Page images and extracted text
╭──

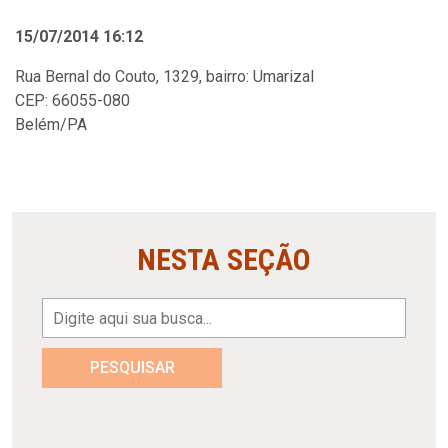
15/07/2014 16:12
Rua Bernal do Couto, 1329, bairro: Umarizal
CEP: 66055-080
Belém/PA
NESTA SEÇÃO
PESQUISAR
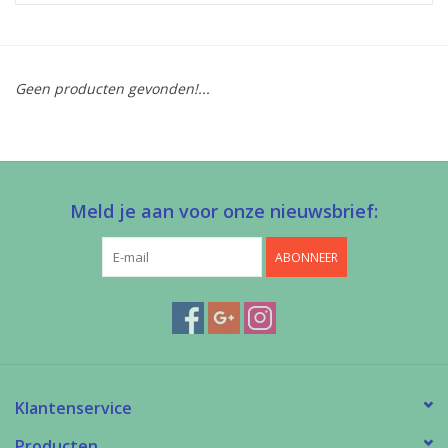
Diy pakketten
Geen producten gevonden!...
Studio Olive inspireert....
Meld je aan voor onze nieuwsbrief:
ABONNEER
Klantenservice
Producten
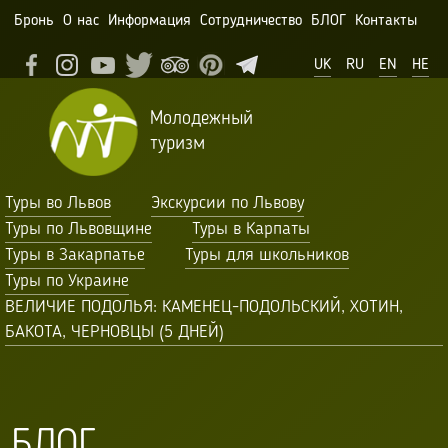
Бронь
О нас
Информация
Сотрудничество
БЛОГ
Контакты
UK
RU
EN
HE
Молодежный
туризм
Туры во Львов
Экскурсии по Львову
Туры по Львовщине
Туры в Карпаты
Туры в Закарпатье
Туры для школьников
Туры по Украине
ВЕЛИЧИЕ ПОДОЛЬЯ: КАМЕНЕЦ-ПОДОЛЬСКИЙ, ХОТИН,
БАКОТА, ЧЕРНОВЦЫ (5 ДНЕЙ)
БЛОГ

╰──
╭──

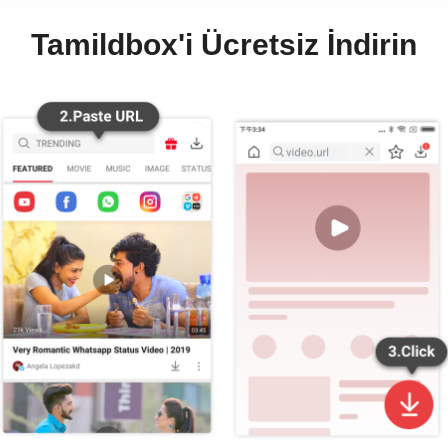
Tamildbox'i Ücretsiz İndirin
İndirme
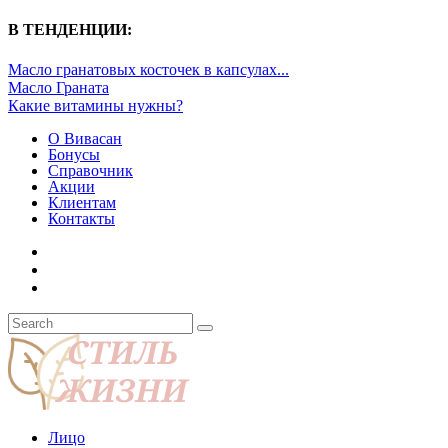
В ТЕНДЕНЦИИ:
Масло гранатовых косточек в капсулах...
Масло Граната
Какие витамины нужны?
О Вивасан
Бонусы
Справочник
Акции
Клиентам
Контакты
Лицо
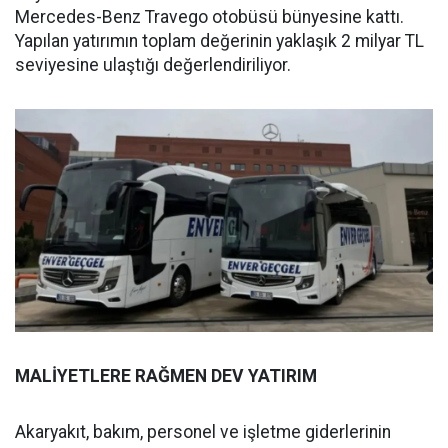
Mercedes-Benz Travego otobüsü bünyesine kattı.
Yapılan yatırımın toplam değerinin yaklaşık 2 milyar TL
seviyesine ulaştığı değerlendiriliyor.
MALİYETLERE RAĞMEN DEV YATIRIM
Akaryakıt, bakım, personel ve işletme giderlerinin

╰──

→ **TO DO**: Gather up, from the records above, each line where the word "Туры" appears.

→ **SOLUTION**:
Туры во Львов
Туры по Львовщине
Туры в Карпаты
Туры в Закарпатье
Туры для школьников
Туры по Украине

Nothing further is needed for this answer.